◆ What you need to do:
Please answer these questions about the birth control story below, one per line:
1. How old was the storyteller at the first Planned Parenthood appointment?
2. Which city's Planned Parenthood location did the storyteller visit?
3. What was the only kind of protection covered in the storyteller's middle school sexual education?

Story No. 329: Cassandra from New York

Content note: Everyone deserves to make their own reproductive decisions, including what kind of birth control to use, without being subjected to coercion or pressure as this storyteller experienced. We urge reproductive health care providers to ensure that this topic is incorporated into conversations with patients when providing counseling on birth control methods.

The first time I made an appointment at Planned Parenthood, I was eighteen years old.

I had started seeing someone almost immediately during my first quarter of freshman year at college. We met in a flurry of college parties, beer pong cups, and new faces, both of us enjoying the newness of getting swept up in everything. Every single aspect of college was remarkably fresh. I found liberation in living away from home, in not having to answer to my parents any longer, and even in the cramped quarters of the dorm.

I had two sexual partners before college, one of them having been my long-time high school ex-boyfriend, and the other a minor hookup the summer before college, so my knowledge and experiences were still very limited in scope.

Growing up, the only sex talk I’d ever had with my mother was her telling me not to get pregnant. The closest I’d ever gotten to a sex talk with my dad was when he told me I wasn’t allowed to date, indefinitely. So, when the topic of protection came up with my high school boyfriend, condoms were the preferred method of protection because frankly, it was the only method I really knew about or had experience in. After all, condoms were the only kind of protection discussed in the subpar sexual education I had received in middle school.

As the months went on and more opportunities arose to slip away with my newfound boyfriend to revel in my exciting newfound sex life, my boyfriend began mentioning what a nuisance condoms were. It started slowly with comments like “Where’d they go?” as he rummaged around his nightstand or whispers in my ear that “it’d feel so much better without the condom.” One day, he asked if we could try sex without the condom. “Just once, just to see how it feels. I promise it’ll be better and I’ll pull out.” I figured once wouldn’t hurt. It felt different, but I liked it. And more than the physical aspect, I liked that I made him feel good.

Over time, our condom usage began to wane. I no longer fought the idea that sex without a condom felt better. The more he told me it felt better without them, that it was nicer to feel closer to me, the less we began to rely on them. I didn’t want to make sex less pleasurable for him. After all, I had no idea what burden they caused.

One night, as I lay on his chest, he asked if I had ever considered going on birth control. It’s easy, he said. Just take one pill a day and we can have sex without condoms all the time. It seemed so painless and effortless. I wanted to make him happy, so I agreed to look into it.

A few weeks later, I nervously sat by myself in the busy waiting room of Santa Monica’s Planned Parenthood location. I was surrounded by all kinds of people—families, couples, women who were expecting, young women (potentially teenagers) who were also alone like me. When the nurse called my name, I followed her to one of the patient rooms. After the slew of standard questions about my health, family history, and sex life, I walked out of the Planned Parenthood with a bag of pills with instructions to take one from the pack per day. I wasn’t sure what I was expecting, but it was almost too easy. There were no tests to determine the best birth control pills for me out of all the brands, no questions about preference, no explanations of the distinctions between each of the ingredients or how they really worked to prevent pregnancy.

From that moment on, I’ve been on birth control, and it all started with a boy. Not a doctor, not a friend, not my parents. Just a boy, his question, and my misplaced desire to please.

◆ Raw data:
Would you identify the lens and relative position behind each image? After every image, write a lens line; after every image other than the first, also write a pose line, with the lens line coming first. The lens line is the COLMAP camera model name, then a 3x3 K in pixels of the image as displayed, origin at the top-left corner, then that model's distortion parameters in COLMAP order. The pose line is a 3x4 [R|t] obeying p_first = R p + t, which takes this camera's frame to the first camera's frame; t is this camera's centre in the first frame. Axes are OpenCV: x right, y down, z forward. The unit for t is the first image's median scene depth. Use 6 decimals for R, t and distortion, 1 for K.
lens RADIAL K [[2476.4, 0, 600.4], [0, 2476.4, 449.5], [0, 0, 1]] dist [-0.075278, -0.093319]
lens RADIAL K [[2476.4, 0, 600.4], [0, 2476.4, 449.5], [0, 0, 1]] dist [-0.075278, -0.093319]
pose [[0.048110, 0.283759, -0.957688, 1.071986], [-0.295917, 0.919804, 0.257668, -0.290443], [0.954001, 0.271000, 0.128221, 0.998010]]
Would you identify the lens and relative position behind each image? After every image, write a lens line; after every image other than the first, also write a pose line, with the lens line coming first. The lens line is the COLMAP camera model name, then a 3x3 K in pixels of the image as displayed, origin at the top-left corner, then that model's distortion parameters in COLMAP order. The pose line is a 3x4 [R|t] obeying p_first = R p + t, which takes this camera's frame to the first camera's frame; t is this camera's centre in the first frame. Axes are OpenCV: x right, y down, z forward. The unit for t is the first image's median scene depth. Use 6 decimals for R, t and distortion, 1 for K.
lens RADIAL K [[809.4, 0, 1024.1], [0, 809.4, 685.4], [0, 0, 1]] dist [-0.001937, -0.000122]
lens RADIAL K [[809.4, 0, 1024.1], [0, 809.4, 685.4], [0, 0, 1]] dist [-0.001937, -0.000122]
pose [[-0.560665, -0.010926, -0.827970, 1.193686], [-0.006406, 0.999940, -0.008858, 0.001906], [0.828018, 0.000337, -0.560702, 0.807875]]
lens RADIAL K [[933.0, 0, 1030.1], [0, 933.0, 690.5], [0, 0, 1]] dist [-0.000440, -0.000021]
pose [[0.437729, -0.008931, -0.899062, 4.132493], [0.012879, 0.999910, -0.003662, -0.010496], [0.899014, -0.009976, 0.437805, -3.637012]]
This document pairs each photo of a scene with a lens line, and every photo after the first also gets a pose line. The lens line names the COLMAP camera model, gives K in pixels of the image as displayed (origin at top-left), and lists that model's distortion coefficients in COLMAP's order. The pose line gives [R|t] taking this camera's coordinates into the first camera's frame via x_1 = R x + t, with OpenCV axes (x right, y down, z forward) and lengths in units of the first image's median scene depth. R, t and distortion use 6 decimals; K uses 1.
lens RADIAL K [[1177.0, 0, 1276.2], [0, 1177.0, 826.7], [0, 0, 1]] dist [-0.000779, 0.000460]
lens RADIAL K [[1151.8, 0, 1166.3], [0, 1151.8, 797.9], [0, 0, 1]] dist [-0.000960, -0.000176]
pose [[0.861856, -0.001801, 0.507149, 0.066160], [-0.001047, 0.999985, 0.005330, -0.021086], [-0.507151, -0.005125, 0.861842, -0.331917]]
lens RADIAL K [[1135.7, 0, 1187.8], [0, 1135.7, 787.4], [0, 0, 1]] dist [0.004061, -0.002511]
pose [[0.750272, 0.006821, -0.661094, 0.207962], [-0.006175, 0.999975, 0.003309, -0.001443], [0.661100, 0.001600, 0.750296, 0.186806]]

◆ Solution for this exercise:
1. Eighteen
2. Santa Monica
3. Condoms